Friday's Florida Supreme Court ruling that affirms the state Senate's redistricting boundaries also points out the flaws in the system and the need for additional constitutional changes. One justice called for the establishment of an independent apportionment commission to take the process out of the hands of lawmakers who exert political influence over boundaries. That would lend greater credibility to redistricting.
Voters passed constitutional amendments two years ago to ensure legislative and congressional districts would be compact and not drawn up to protect incumbents or political parties. After the court rejected the Senate's first maps drawn under the new Fair District anti-gerrymandering rules, senators fixed the errors in the eight districts cited by justices.
The new Senate District 26 encompasses a vast swath of Southwest and Central Florida from Anna Maria Island to Lake Okeechobee, mixing the political interests of islanders and retirees with ranchers and farmers across seven counties. And this represents an improvement from the previous nine-county district, yet remains a puzzling attempt at compactness.
In her opinion issued with Friday's court ruling, Justice Barbara Pariente admitted the Fair District standards were not "being fully effectuated" because of time constraints and other pressures. The state constitution only allows the Supreme Court 30 days to review the Legislature's redistricting proposals. Plus, with candidate qualifying for office coming up quickly, from June 4-8, the high court could not delay a decision.
The Fair District requirements, however, place far more complicated issues into consideration, and more time is essential for judicious reviews. Justice Pariente called for constitutional changes instigated either through the Legislature, the 2018 Constitutional Revision Commission or the citizen initiative process -- a remedy that should be pursued. Fair Districts came about as a result of a citizen initiative, and that may be the only way to adopt additional changes since politicians are loath to cede any power.
Florida should also pursue the establishment of an independent apportionment commission as Pariente suggests. Since lawmakers cannot be expected to ignore politics when redrawing districts, a nonpartisan process should be reconsidered, having been discussed by the 1998 Constitutional Revision Commission but then dropped. All this should occur well ahead of the next census.

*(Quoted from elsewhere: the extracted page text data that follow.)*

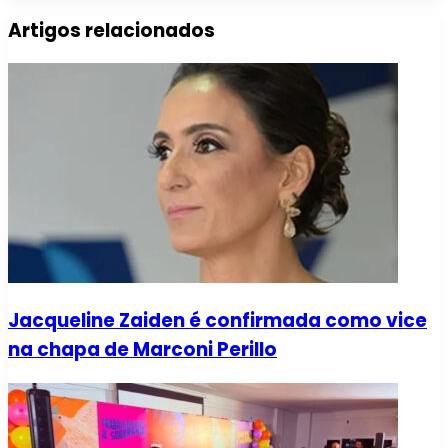
Artigos relacionados
Jacqueline Zaiden é confirmada como vice
na chapa de Marconi Perillo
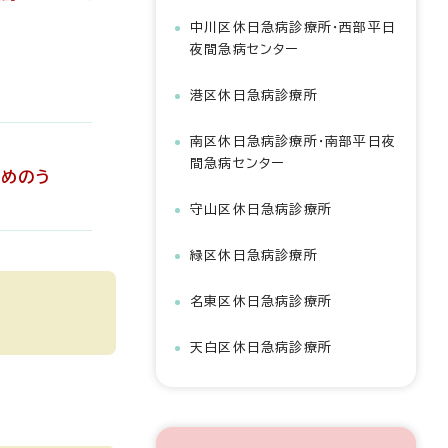
中川区休日急病診療所・西部平日
夜間急病センター
港区休日急病診療所
南区休日急病診療所・南部平日夜
間急病センター
かめのう
守山区休日急病診療所
緑区休日急病診療所
名東区休日急病診療所
天白区休日急病診療所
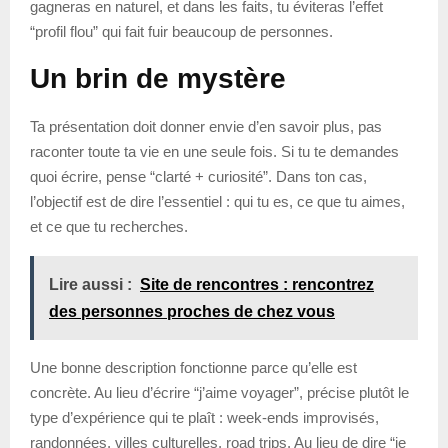
gagneras en naturel, et dans les faits, tu éviteras l’effet
“profil flou” qui fait fuir beaucoup de personnes.
Un brin de mystère
Ta présentation doit donner envie d’en savoir plus, pas
raconter toute ta vie en une seule fois. Si tu te demandes
quoi écrire, pense “clarté + curiosité”. Dans ton cas,
l’objectif est de dire l’essentiel : qui tu es, ce que tu aimes,
et ce que tu recherches.
Lire aussi :
Site de rencontres : rencontrez
des personnes proches de chez vous
Une bonne description fonctionne parce qu’elle est
concrète. Au lieu d’écrire “j’aime voyager”, précise plutôt le
type d’expérience qui te plaît : week-ends improvisés,
randonnées, villes culturelles, road trips. Au lieu de dire “je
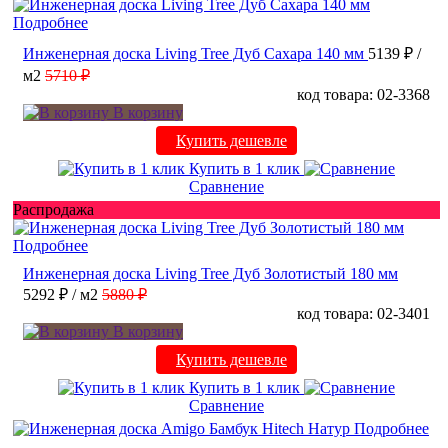
Подробнее
Инженерная доска Living Tree Дуб Сахара 140 мм
5139 ₽
/
м2
5710 ₽
код товара: 02-3368
В корзину
Купить дешевле
Купить в 1 клик
Сравнение
Распродажа
Подробнее
Инженерная доска Living Tree Дуб Золотистый 180 мм
5292 ₽
/ м2
5880 ₽
код товара: 02-3401
В корзину
Купить дешевле
Купить в 1 клик
Сравнение
Подробнее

While the approved Senate districts are not perfect, the boundaries bear much of the fruit of the Fair District standards. One of the organizations in the coalition that issued the court challenge, the Florida League of Women Voters, agreed. President Deirdre Macnab stated the new requirements resulted in more districts with competitive political races, more cities and counties united, and additional districts being geographically compact. (One exception would be the sprawling Senate District 26.)
The Supreme Court unanimously approved the state House redistricting maps in early March, a testament to that chamber's work to follow Fair Districts.
On Monday, the U.S. Justice Department issued a determination that the state Senate, House and congressional maps complied with the federal Voting Rights Act, a requirement before final adoption. A Tallahassee-based circuit court then approved the congressional map, but with a caveat. Judge Terry Lewis stipulated that he cannot rule on the constitutionality of the new districts without additional testimony and evidence in a full trial, but the maps can be implemented in the upcoming election. The League of Women Voters promptly vowed to continue the court battle and pursue changes for the 2014 congressional races.
With uncertainty aside, candidates can now proceed in all of these races. The Fair District standards have changed the political landscape, but additional reforms are warranted. Citizens may need to rise up again to accomplish that task.